Faizpur Sadaat is a small village in the Pakistani province of Punjab in the district of lahore Pakpattan.
This village is mostly inhabited by Zaidi Syed community 

This village was founded by Sir Faiz-ul-Hassan, who was a prominent British civil servant.He originally came and migrated from the city of Wasat which at that time was located in Mesopotamia (present Iraq). Because of his services, the British government gave him a big piece of land also called ESTATE or JAGIR. He settled here and name this village Faizpur Sadat. 

Syed Faiz ul hasssan Al-Husaini -al Wastee migrated from  Goaali Sadaat Nehtaur,UP,India in 1880. He was  Transferred to kasur district for the construction of Head Gganda Sing walla Bridge He was a prominent Engineer.  

Mr Faizul-Hassan was awarded the tile of Khan Bahadur by the British government and was nominated to be knight but died before he could make his way to England for the ceremony.
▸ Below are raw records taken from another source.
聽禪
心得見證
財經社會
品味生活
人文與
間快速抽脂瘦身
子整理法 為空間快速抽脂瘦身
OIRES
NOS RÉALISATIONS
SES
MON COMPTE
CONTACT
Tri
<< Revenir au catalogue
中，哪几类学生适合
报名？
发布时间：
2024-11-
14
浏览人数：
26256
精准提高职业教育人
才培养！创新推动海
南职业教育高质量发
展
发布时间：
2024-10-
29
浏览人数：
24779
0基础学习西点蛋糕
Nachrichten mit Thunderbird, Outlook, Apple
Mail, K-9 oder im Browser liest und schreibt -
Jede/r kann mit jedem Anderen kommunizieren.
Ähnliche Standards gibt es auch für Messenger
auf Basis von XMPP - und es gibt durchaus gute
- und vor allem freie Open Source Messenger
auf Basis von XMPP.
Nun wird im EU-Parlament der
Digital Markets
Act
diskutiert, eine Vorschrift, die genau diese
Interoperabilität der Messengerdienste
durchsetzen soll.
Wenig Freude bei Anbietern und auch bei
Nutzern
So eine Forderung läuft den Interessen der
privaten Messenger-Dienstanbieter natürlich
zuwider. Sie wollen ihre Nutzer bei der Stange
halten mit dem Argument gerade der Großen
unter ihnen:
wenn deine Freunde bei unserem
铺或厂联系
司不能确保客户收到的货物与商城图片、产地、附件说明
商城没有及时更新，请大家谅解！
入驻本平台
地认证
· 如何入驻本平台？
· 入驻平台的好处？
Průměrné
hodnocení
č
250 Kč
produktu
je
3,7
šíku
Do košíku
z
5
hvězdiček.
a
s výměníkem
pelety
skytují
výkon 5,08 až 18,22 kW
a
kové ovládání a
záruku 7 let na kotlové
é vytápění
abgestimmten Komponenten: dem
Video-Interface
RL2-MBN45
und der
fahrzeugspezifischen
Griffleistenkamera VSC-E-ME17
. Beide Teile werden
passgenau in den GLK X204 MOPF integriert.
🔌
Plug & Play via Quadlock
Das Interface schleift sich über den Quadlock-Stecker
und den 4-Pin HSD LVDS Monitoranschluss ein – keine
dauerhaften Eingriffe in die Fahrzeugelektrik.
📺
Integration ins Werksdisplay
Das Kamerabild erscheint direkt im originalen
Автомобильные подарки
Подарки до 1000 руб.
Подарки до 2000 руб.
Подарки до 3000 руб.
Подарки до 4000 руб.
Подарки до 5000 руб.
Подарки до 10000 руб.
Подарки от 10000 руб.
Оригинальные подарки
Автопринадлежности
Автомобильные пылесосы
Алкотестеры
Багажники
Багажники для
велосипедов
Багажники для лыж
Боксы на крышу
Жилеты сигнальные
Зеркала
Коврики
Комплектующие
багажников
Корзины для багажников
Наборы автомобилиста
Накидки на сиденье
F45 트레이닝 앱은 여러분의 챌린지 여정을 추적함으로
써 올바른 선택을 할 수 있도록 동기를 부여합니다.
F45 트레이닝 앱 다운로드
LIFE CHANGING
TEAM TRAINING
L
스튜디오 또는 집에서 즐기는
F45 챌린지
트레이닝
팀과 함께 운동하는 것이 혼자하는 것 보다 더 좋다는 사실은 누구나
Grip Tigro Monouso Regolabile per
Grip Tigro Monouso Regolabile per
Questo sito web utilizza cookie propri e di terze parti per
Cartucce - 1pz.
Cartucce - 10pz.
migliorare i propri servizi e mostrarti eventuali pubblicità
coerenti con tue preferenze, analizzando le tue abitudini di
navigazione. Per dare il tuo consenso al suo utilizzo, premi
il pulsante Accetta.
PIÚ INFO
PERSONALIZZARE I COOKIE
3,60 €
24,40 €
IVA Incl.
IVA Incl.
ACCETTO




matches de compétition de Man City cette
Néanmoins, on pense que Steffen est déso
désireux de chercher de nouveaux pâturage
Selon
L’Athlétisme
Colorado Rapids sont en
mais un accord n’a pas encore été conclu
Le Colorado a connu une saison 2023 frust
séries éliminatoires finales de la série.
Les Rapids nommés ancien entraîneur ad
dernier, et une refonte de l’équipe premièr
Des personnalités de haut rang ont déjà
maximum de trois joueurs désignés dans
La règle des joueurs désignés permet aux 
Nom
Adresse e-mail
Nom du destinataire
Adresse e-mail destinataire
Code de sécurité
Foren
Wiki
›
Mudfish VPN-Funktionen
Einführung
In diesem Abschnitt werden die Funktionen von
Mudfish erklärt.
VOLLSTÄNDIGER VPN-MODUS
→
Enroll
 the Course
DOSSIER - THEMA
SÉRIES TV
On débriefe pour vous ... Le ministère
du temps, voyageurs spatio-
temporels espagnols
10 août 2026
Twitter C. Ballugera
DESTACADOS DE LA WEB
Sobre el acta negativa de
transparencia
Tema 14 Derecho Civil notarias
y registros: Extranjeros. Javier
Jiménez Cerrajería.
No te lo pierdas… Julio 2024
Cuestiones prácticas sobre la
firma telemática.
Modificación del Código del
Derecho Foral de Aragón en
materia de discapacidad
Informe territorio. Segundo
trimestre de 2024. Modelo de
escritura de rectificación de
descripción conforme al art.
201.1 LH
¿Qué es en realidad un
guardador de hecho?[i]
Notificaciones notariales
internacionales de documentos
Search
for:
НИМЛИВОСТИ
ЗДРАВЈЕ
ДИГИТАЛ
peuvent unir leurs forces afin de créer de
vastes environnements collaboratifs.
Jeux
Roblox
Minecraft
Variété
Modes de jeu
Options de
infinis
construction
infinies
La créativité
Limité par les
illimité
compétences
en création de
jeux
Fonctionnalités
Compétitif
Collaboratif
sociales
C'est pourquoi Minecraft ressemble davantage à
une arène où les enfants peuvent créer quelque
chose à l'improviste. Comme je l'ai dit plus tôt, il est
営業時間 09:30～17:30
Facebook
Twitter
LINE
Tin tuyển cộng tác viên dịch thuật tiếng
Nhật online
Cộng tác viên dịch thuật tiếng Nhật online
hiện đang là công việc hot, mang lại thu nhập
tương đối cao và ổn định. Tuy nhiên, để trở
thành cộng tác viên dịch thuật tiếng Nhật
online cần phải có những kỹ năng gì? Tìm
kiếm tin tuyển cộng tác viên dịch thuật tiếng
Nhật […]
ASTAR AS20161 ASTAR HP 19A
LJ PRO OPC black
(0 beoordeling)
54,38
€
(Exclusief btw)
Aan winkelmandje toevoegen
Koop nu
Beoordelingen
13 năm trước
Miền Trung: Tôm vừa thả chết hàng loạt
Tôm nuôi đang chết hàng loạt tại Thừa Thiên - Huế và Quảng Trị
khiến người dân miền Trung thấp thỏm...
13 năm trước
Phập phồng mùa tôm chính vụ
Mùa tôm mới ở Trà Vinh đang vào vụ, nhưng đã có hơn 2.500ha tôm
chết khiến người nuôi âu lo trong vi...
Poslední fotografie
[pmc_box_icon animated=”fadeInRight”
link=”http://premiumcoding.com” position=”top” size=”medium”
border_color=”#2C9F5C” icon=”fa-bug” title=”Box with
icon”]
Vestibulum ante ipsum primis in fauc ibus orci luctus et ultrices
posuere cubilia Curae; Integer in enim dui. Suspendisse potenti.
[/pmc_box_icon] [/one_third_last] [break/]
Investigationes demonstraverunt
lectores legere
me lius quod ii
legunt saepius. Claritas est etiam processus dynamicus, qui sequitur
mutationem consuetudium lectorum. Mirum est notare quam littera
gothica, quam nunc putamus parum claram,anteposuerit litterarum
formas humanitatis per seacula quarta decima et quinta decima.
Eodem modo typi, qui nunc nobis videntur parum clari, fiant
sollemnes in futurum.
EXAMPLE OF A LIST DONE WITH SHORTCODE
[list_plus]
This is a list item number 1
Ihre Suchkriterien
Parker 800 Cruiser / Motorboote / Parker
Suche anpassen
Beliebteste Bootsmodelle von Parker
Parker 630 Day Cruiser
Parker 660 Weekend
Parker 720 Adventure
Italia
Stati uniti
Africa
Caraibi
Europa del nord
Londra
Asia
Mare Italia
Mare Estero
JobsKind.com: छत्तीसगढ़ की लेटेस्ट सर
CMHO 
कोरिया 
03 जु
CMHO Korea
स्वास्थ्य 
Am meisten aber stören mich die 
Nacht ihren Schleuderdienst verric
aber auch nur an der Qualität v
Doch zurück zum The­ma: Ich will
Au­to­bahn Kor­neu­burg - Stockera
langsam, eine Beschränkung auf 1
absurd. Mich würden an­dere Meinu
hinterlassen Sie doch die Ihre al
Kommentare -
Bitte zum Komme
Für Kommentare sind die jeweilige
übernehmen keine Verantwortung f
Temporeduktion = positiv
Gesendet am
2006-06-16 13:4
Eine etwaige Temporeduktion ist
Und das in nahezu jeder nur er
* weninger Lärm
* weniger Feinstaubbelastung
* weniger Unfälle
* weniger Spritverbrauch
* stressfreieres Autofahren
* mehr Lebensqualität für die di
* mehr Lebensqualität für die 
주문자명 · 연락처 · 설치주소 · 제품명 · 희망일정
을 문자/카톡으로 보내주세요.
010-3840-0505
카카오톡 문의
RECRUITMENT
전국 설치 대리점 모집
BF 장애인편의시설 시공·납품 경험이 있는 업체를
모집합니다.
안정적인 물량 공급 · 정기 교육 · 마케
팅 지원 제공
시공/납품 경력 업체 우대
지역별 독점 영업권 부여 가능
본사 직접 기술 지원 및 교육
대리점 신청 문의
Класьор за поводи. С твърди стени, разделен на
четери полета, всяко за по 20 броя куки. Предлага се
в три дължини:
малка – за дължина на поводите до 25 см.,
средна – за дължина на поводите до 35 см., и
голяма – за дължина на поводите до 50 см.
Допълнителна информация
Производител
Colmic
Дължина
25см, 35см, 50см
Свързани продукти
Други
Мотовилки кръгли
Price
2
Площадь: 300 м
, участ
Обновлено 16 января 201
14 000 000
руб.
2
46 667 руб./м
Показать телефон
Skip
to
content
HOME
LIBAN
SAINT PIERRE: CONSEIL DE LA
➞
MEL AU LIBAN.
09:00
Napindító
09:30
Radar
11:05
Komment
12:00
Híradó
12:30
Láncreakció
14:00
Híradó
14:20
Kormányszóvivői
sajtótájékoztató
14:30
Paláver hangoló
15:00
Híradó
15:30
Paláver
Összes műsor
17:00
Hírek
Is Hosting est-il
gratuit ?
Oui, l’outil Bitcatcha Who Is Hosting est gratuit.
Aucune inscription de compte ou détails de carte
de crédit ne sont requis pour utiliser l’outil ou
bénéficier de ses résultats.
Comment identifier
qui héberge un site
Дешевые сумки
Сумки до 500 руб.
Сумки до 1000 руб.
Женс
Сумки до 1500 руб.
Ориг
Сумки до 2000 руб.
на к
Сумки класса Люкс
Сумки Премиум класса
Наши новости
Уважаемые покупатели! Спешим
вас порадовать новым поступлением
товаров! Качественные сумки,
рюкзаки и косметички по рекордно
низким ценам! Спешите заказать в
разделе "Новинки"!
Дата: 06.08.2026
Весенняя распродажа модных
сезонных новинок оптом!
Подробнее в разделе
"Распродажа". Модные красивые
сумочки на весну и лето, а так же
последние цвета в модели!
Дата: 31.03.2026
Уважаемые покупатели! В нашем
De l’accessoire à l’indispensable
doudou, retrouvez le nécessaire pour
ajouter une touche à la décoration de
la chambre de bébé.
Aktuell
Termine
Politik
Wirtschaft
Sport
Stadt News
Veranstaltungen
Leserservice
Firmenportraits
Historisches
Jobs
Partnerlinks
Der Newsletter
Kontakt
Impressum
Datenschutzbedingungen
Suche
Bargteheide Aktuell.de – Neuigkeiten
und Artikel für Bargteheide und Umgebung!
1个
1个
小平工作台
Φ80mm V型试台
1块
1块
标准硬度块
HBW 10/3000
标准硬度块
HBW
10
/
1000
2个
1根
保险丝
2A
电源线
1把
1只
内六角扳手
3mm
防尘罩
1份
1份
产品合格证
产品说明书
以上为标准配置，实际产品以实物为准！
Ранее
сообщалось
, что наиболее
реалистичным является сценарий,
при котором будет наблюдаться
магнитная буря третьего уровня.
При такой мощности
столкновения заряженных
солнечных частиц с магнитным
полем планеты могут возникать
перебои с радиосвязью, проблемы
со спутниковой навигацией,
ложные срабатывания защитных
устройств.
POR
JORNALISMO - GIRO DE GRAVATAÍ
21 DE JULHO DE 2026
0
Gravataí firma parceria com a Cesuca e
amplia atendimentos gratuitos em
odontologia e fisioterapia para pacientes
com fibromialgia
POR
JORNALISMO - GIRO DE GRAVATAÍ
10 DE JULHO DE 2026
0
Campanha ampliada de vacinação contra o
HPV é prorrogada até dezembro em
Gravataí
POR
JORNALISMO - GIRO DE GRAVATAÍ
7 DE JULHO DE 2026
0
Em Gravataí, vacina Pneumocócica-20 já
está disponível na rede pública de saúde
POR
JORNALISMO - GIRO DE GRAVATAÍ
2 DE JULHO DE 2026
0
He had had three sons, namely Syed Zahid Hussain, Syed Muwahid Hussain and Syed Mujahid Hussain.

The prominent figures from Faizpur are, Syed Qamar Abbas ex v.Chairman Syed Taeed hassan, Syed Naqi Saqib, Syed kamal hasnain

Also Syed Qamar Abbas Shah established the road and the electricity system first time in the history of Faizpur Sadaat.

FAIZPUR SADAAT

Location
Faizpur village is located 6 km behind Bonga Hayat near Pakpattan.